Let us consider a case where an arrest is made by a police officer of lower rank, for whose prosecution, no previous sanction of the government is required. This situation is actually possible and frequently happens an as large number of arrests are made by the lower ranks police personnel to whom the protection of section 197 does not extend. So, even in this kind of situation, if a person who has been subjected to arbitrary and unlawful arrest, anyhow musters up courage to stand and fight against the guilty police personnel by prosecuting him for wrongful confinement then the probability is extremely high seeing the past records that the entire might of police department may jump in his defence and start further harassing and be tormenting the person to withdraw his complaint against such police official. Few exceptional cases where this further harassment by the police department for taking the complaint back is not likely to happen, maybe in the case where the person prosecuting the police official for subjecting him to arbitrary and unlawful arrest is wealthy and powerful. Due to this apprehension in the minds of the common people, no one dares to challenge the police, and one cannot reject this apprehension to be unfounded.

The other option that rests with the victim of arbitrary or unlawful arrest is to make a complaint to the higher authorities, but that generally is of no avail, unless a lot of Media and public pressure is put upon the higher authorities or state apparatus to act against the erring officer or unless the superior officer is deadly honest and committed to the philosophy of the rule of law. But that too is again an impracticable proposition as the Media, and the public, in general, considers these arbitrary arrest made by the police on a routine basis as a petty issue and a part of the huge police power and their common rights. So, the public and Media don’t outrage on these routinely unlawful arrest made by the police. If in certain cases, the disciplinary action is instituted against the erring officer, then the victim can merely act as a witness, he doesn’t have any role to play in the disciplinary proceeding. Everything goes according to their discretion. In this manner, a victim of arbitrary or unlawful arrest is left with no other option but to suffer it by considering it his fate. Theoretically, he may have some rights, but practically he is remediless.
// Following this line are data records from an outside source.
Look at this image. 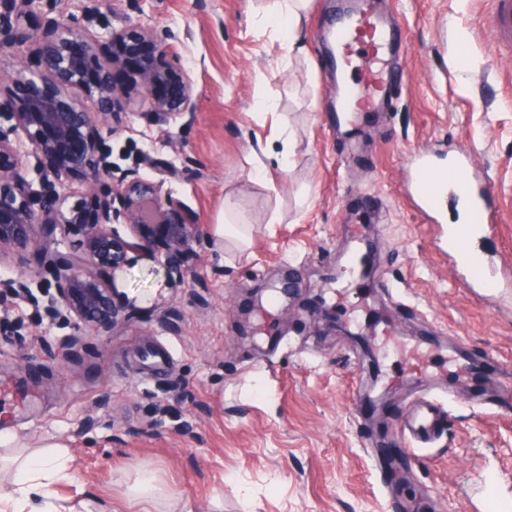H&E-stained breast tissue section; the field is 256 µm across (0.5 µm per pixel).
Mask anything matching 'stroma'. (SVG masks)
Here are the masks:
<instances>
[{"instance_id": "35a3bbf8", "label": "stroma", "mask_w": 512, "mask_h": 512, "mask_svg": "<svg viewBox=\"0 0 512 512\" xmlns=\"http://www.w3.org/2000/svg\"><path fill=\"white\" fill-rule=\"evenodd\" d=\"M364 4L400 36V83L340 125L320 29L343 0H310L290 33L273 0H69L96 34L175 33L195 114L156 126L131 106L107 144L117 173L144 151L183 167L160 194L200 235L175 262L128 254L105 336L50 321V271L0 251V279L32 291L0 300V448L70 449L61 499L128 512L151 471L150 512H512V287H464L442 228L465 210L451 194L430 219L412 189L417 157L465 158L495 194L481 248L512 260V43L497 0ZM228 202L246 248L217 234ZM425 389L447 413L413 450L396 428ZM156 486L150 476L143 477L133 488L129 495L130 507L154 503Z\"/></svg>"}]
</instances>
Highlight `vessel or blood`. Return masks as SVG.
Masks as SVG:
<instances>
[{"label":"vessel or blood","instance_id":"obj_1","mask_svg":"<svg viewBox=\"0 0 512 512\" xmlns=\"http://www.w3.org/2000/svg\"><path fill=\"white\" fill-rule=\"evenodd\" d=\"M329 36L335 46L330 63L347 78L344 92L336 96L335 112H373L391 96L396 77L388 61L398 41L395 31L379 15L359 9L355 14L335 19ZM416 171L421 178L416 197L426 214L439 211L448 189H455L469 212L467 227L448 228V253L461 265L466 286H483L492 278L476 243L489 237L497 216L487 203L492 187L479 183L466 165L439 168L432 160L419 159ZM442 407L433 398H425L418 416L403 424L402 435L415 446L433 442Z\"/></svg>","mask_w":512,"mask_h":512}]
</instances>
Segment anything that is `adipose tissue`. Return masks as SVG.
<instances>
[{
  "mask_svg": "<svg viewBox=\"0 0 512 512\" xmlns=\"http://www.w3.org/2000/svg\"><path fill=\"white\" fill-rule=\"evenodd\" d=\"M72 468L66 448L0 451V473L8 477L0 484V512H75L51 494L52 486L71 479Z\"/></svg>",
  "mask_w": 512,
  "mask_h": 512,
  "instance_id": "obj_1",
  "label": "adipose tissue"
}]
</instances>
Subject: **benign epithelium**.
Returning <instances> with one entry per match:
<instances>
[{"label": "benign epithelium", "instance_id": "benign-epithelium-1", "mask_svg": "<svg viewBox=\"0 0 512 512\" xmlns=\"http://www.w3.org/2000/svg\"><path fill=\"white\" fill-rule=\"evenodd\" d=\"M36 2L0 0V56L8 57L16 45L32 40L39 62L35 71L17 57L8 72L0 62V81L6 75L25 92L23 110L10 113L13 124L0 126V249L24 251L39 240L53 245L42 253L57 271L48 317L71 323L77 331L85 326L106 335L120 321L122 307L104 272L120 269L131 251L156 256L139 229L166 225L168 245L174 248L197 233L191 215L161 198L158 184L140 173L144 166L163 179H177L181 170L147 152L141 166L116 178L106 136L117 132L133 86L140 92L144 115L159 126L174 116L193 114L197 96L181 64L160 63L172 52L174 33L161 38L150 26L127 21L107 32L110 56L90 70L86 59L95 54L98 37L64 7L31 33L29 18ZM132 55L139 58L133 85L115 82L114 73ZM73 88L93 101L94 111L68 96ZM24 150L50 160L39 191L29 188L15 163ZM74 172L83 173L97 195V208L89 214L82 203L71 201L68 183ZM115 224L128 226L131 236L118 235ZM72 233L82 236L79 249L59 250Z\"/></svg>", "mask_w": 512, "mask_h": 512}]
</instances>
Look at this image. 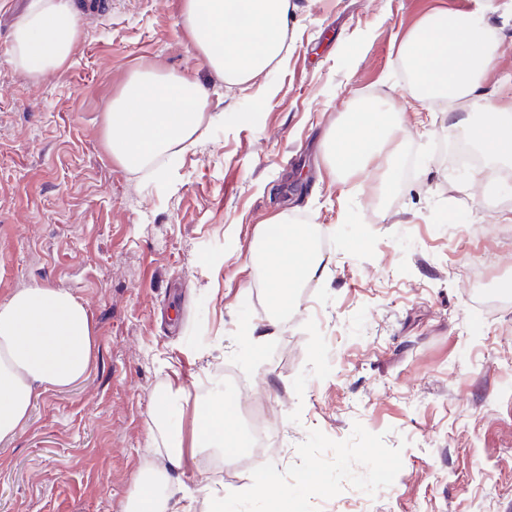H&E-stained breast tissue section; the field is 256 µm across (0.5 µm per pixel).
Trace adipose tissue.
<instances>
[{
    "label": "adipose tissue",
    "mask_w": 512,
    "mask_h": 512,
    "mask_svg": "<svg viewBox=\"0 0 512 512\" xmlns=\"http://www.w3.org/2000/svg\"><path fill=\"white\" fill-rule=\"evenodd\" d=\"M184 0L183 22L207 66L225 85L246 91L274 68L288 51L292 0ZM79 39L73 0H30L11 33L14 65L32 79L65 66ZM497 45L489 38L483 9L427 15L400 47L412 67L418 92L425 99L449 105L468 101L471 113L454 115L458 133L489 157L512 160V104L487 94L483 79L491 68ZM208 98L196 79L135 72L112 102L107 114V147L125 168L138 170L155 159L176 153L201 129ZM403 112H375L372 105L348 113L326 143L331 167L349 176L364 170L380 153L385 135L401 131ZM256 257L272 256L271 294L287 310L284 283L314 276L321 264L308 228L283 225L276 238L260 237ZM95 351L89 312L83 301L64 288L38 284L16 290L0 302V442L14 438L29 419L37 388L62 390L88 373ZM177 392L166 391L155 402L151 444L161 445L168 468L183 465L186 448H220L233 455L245 439L233 428L231 400L201 405L196 410L190 441L170 418ZM168 469L147 464L133 478L125 512H168L174 495Z\"/></svg>",
    "instance_id": "adipose-tissue-1"
}]
</instances>
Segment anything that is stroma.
I'll use <instances>...</instances> for the list:
<instances>
[{"label": "stroma", "instance_id": "stroma-1", "mask_svg": "<svg viewBox=\"0 0 512 512\" xmlns=\"http://www.w3.org/2000/svg\"><path fill=\"white\" fill-rule=\"evenodd\" d=\"M65 67L32 80L10 54L27 0H0V302L29 284L66 288L97 342L86 377L36 397L0 443V512H124L144 463L154 399L182 389L172 421L235 368V405L261 403L279 452L252 447L223 474L186 456L171 471L195 512H272L251 490L274 470L315 512H512V180L458 165L447 106L419 100L398 53L429 13L474 0H293L288 57L230 90L186 29L183 0H74ZM497 43L483 87L512 101V0H490ZM143 67L209 90L200 141L132 172L106 146V116ZM371 102L405 105L396 170L339 178L325 134ZM480 183H473L472 175ZM311 226L323 269L274 305L253 258L274 216ZM387 481H380V472ZM224 492L216 503L199 476Z\"/></svg>", "mask_w": 512, "mask_h": 512}]
</instances>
How can the Situation be ameliorated?

The root cause of arbitrary detention can be understood in terms of an evil correlation between the unguided power of the police and the lack of accountability and transparency in their functioning. Lord Atkin’s famous statement that “Power corrupts; absolute power corrupts absolutely” gives us a good opportunity to fathom this ignominious correlation between the unguided power of the police and the unaccountability and the non-transparency in their functioning. The illegitimate consolidation of power creates a harmonious ambiance for arbitrariness to flourish. The lack of transparency and accountability in power provided provides a scope and an opportunity for the power holders to exercise powers arbitrarily and thereafter camouflage their arbitrariness by mutualizing their power, position, and office. So any effort to eradicate this menace of arbitrary detention will have to constitute the process of ravaging this evil engagement of power with unaccountability and non-transparency. In the precious words of Justice V.R Krishna Iyer, as noted in his book ‘Off the Bench’ “The rule of law and lively democracy can be sustained only by the laws that govern the police and the police operating strictly within the contours of the corpus juris.”